Throughout my time at primary school I hugely lacked in confidence when it came to maths. I always remember being that child who was sat beside a pupil, who I always thought, was smarter than me and felt I needed to look at their answers just so I didn’t get in trouble for not completing the work or having too many wrong answers. Of course this was not the case. The teacher I had would always give me the support I needed- it was just a fear of being embarrassed that I always seemed to have.
Moving on to secondary school- maths was still the subject I dreaded. And this time, it was worse in my mind because ‘high school maths is much worse and harder than primary school maths.’ Even just the little thing of having to buy a scientific calculator rather than just a normal one seemed daunting enough. However, in first year I was put into the middle set which was almost a confidence boost. Although I wasn’t in the top group, I wasn’t in the bottom one either.
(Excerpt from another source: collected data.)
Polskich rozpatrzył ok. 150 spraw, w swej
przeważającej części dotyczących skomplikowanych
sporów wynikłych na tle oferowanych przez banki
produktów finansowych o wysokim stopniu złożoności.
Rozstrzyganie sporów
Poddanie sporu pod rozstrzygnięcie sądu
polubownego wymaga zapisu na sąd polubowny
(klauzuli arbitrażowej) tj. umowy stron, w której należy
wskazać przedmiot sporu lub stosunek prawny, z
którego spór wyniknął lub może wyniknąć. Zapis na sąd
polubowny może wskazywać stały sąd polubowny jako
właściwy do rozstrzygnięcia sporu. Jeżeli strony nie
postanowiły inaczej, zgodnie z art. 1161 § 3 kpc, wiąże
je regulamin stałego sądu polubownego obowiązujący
I had a teacher called Miss McCutcheon and she managed to entirely change my view on maths. She made me, and my whole class, understand that maths is not something that you should be scared of and always made lessons enjoyable. She was a teacher who believed in every single one of her pupils and knew that they would succeed. In third and fourth year I was put into the middle set again aiming for an Intermediate 2 in maths. I feel this is when my maths anxiety returned because I knew I was going to be offically assessed on my mathematical knowledge. I had a different teacher whose teaching style was different from Miss McCutcheon’s, but she took a maths revision class after school on a Thursday. This was great as I could still rely on her for support and that positive push I needed. When teaching maths, I want to be as motivational and encouraging as she was for me throughout my whole time at high school. In fourth year I obtained a C in maths. The fact I’d passed was an absolute miracle in my eyes, but I knew I needed at least a B to get into university. So, I did Intermediate 2 maths again in 5th year, but this time I managed to get an A.
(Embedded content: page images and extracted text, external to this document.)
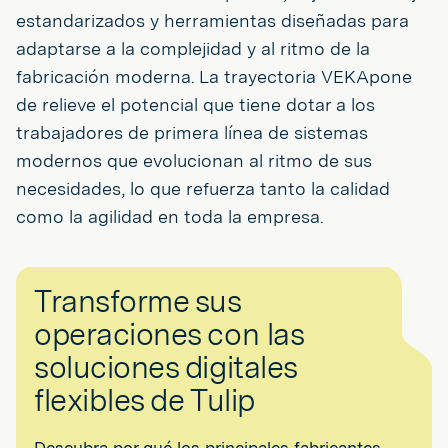
estandarizados y herramientas diseñadas para
adaptarse a la complejidad y al ritmo de la
fabricación moderna. La trayectoria VEKApone
de relieve el potencial que tiene dotar a los
trabajadores de primera línea de sistemas
modernos que evolucionan al ritmo de sus
necesidades, lo que refuerza tanto la calidad
como la agilidad en toda la empresa.
Transforme sus
operaciones con las
soluciones digitales
flexibles de Tulip
Descubra por qué los principales fabricantes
So, although I have an A at Int 2 maths, the thought of this maths workshop was something which scared me a lot. I had no idea what we would be doing. But, we sat in groups and the workshop was taken by Tara Harper whose enthusiasm for maths shines through. She has made me understand, again, that maths should not be something to be nervous about or scared of. We started the workshop with making a scale with 0 to 10 and putting a dot on the point of the line on how confident we are with maths. I rated myself at a 2. Throughout the workshop we spoke about maths in the primary school. From different types of maths to myths about maths. Originally I was scared to think that I would be teaching a subject I have such little confidence in, but it has made me realise that when one of my pupils are struggling with something in maths I will be able to give them the support they need because I know exactly what it is like to be scared and nervous. And when they have that ‘lightbulb’ moment of understanding or getting the right answer I will know that I have done my job correctly and I will feel extremely proud of my pupil.